Task to complete: Render this sentence from the tutorial on handling missing data in Spanish: "Deepen understanding of handling missing data using Python, focusing on various imputation techniques, best practices, and integrating statistical tests from R for data analysis."

Reading text:
○ ○ ○
Day 13: Advanced Techniques for Handling Missing Data in Python#
Objective#
Deepen understanding of handling missing data using Python, focusing on various imputation techniques, best practices, and integrating statistical tests from R for data analysis.
Prerequisites#
Intermediate skills in Python, Pandas, NumPy, and Scikit-Learn.
Basic understanding of statistical methods.
Python environment with necessary libraries and R integration using
rpy2
.Dataset: 100daysofml/100daysofml.github.io
Understanding Missing Data#
Types of Missing Data#
Missing Completely at Random (MCAR): No relationship with any other data.
Missing at Random (MAR): Missingness related to observed data.
Missing Not at Random (MNAR): Missingness related to unobserved data.
Step 1: Load and Explore the Dataset#
import pandas as pd
titanic_data = pd.read_csv('titanic.csv')
print(titanic_data.head())
print(titanic_data.isnull().sum())
import pandas as pd
titanic_data = pd.read_csv('titanic.csv')
print(titanic_data.head())
print(titanic_data.isnull().sum())
○ ○ ○
Data:
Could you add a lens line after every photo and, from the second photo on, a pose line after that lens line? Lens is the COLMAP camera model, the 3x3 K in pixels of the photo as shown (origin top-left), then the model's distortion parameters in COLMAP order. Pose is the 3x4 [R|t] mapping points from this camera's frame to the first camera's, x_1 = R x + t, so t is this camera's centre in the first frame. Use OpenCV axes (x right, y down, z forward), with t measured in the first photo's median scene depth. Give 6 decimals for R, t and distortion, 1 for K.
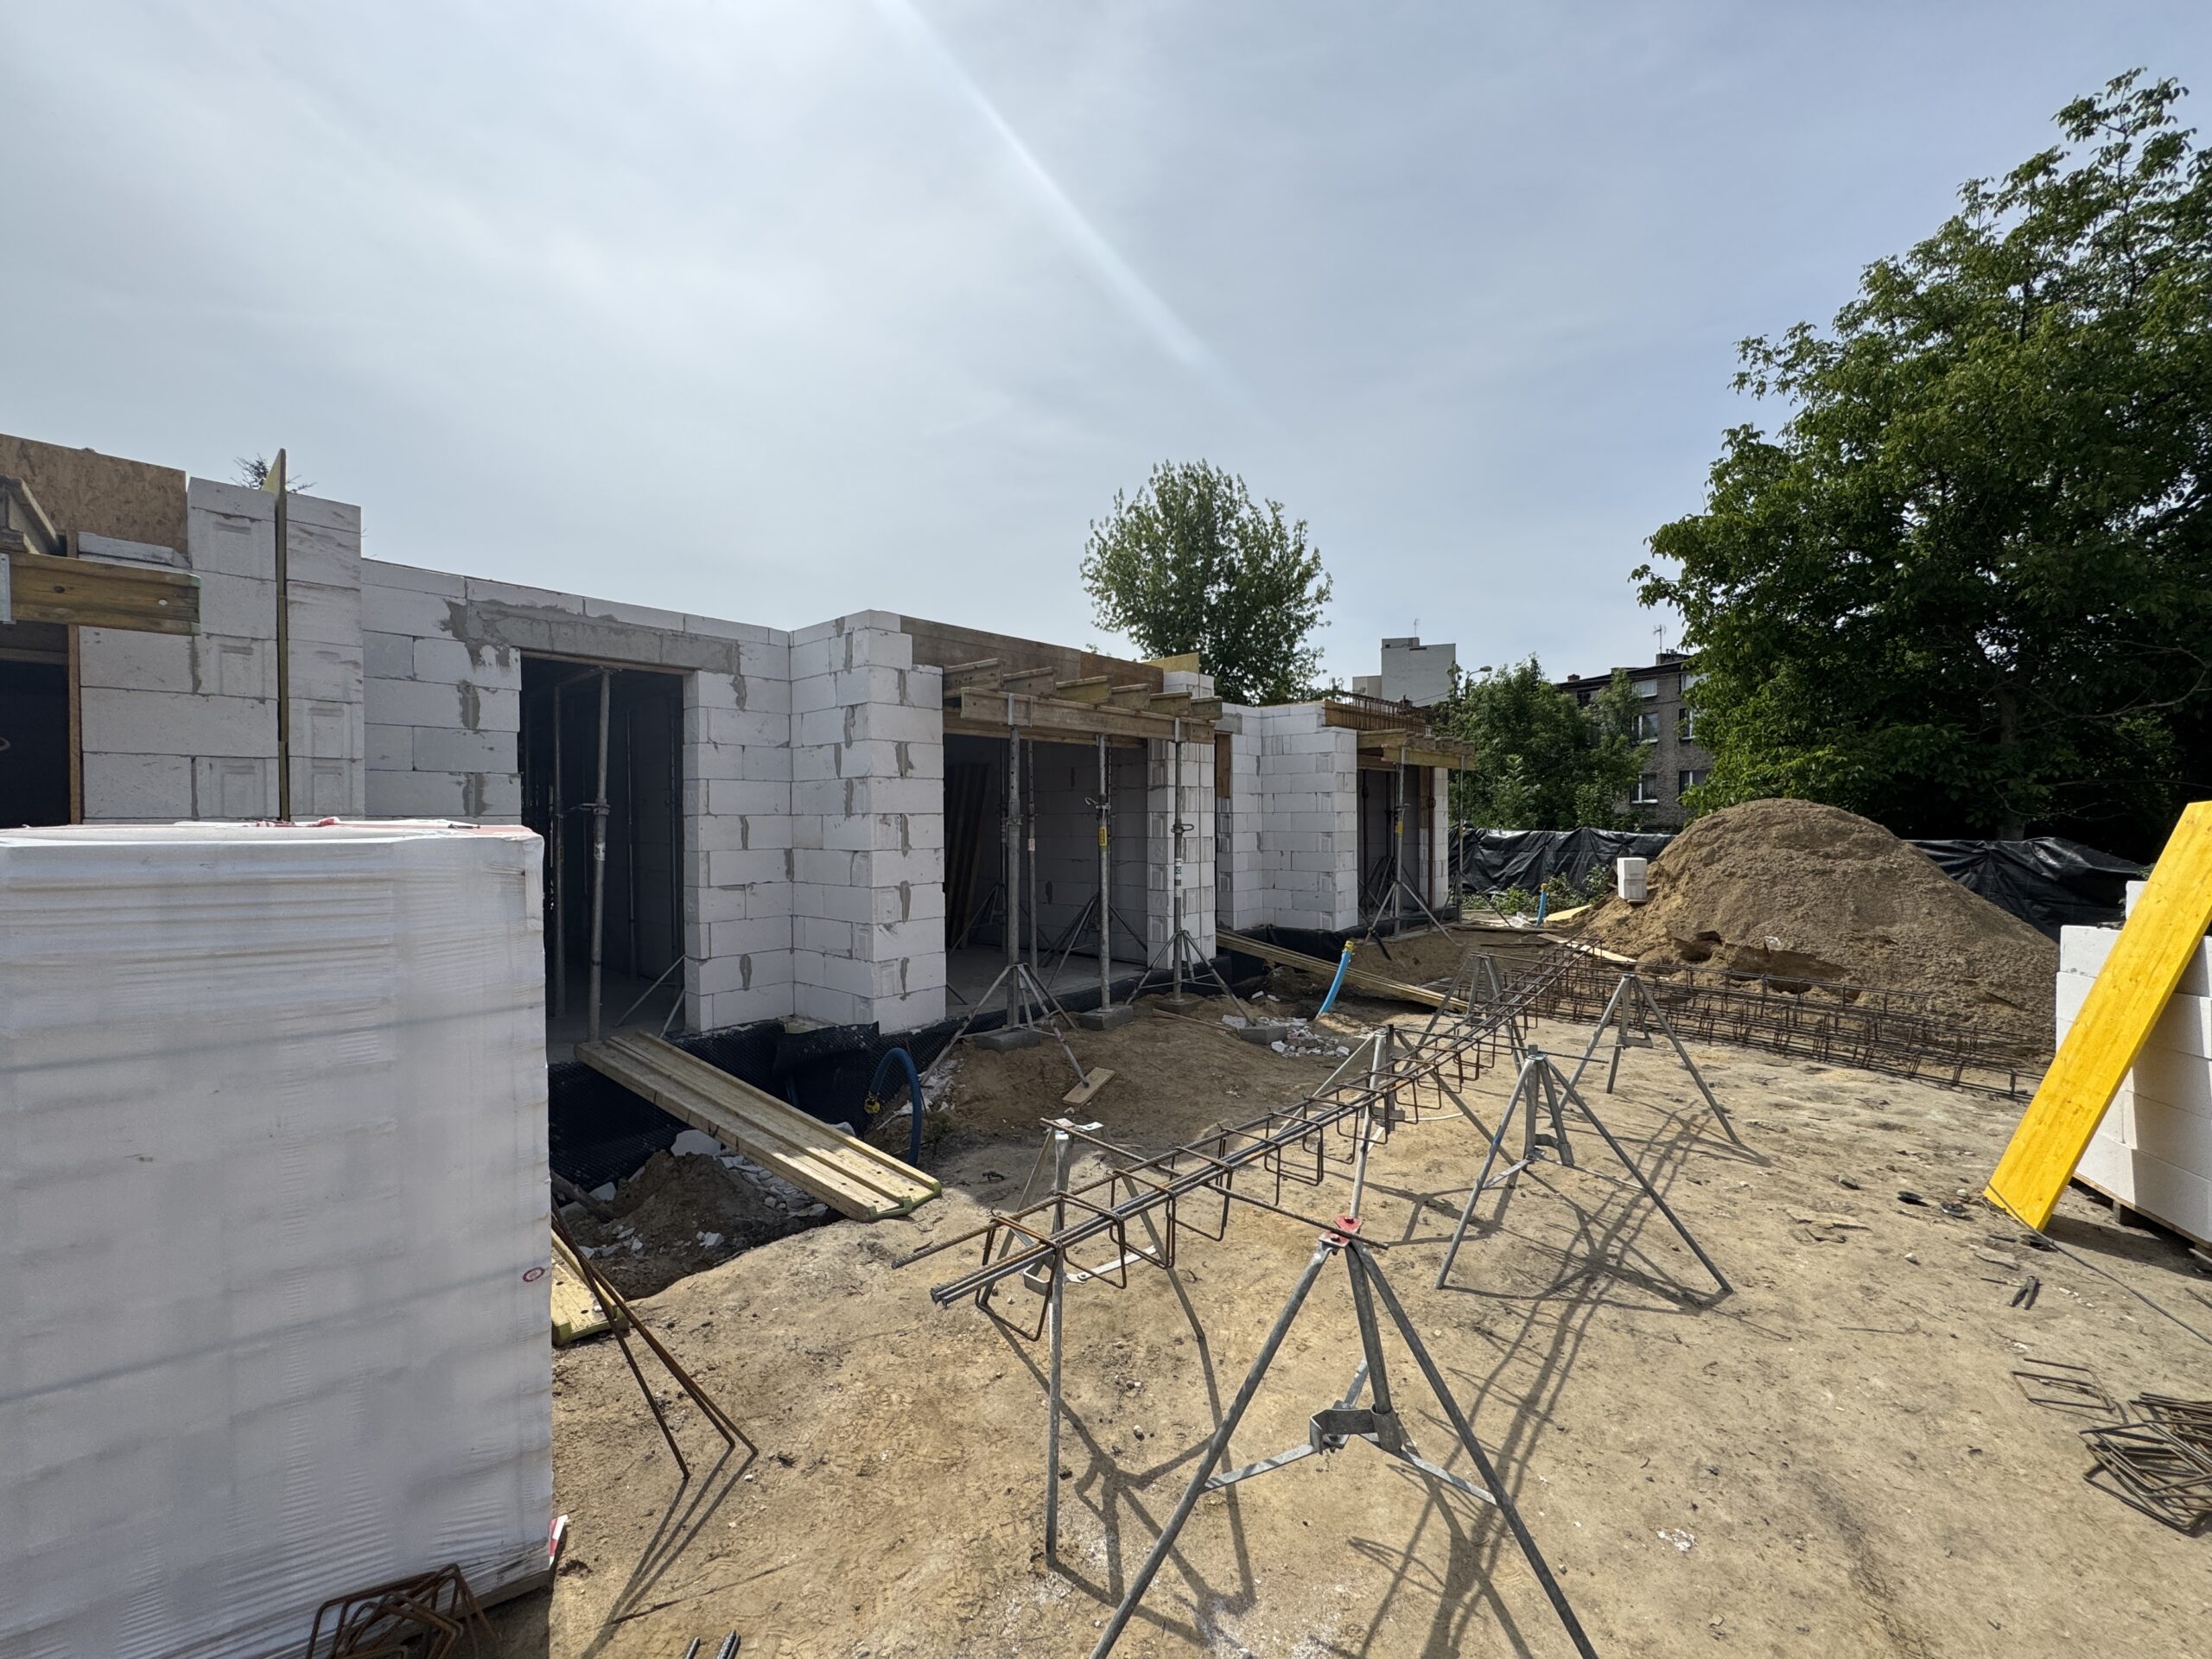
○ ○ ○
Response: Profundizar la comprensión del manejo de datos faltantes con Python, centrándose en diversas técnicas de imputación, buenas prácticas y la integración de pruebas estadísticas de R para el análisis de datos.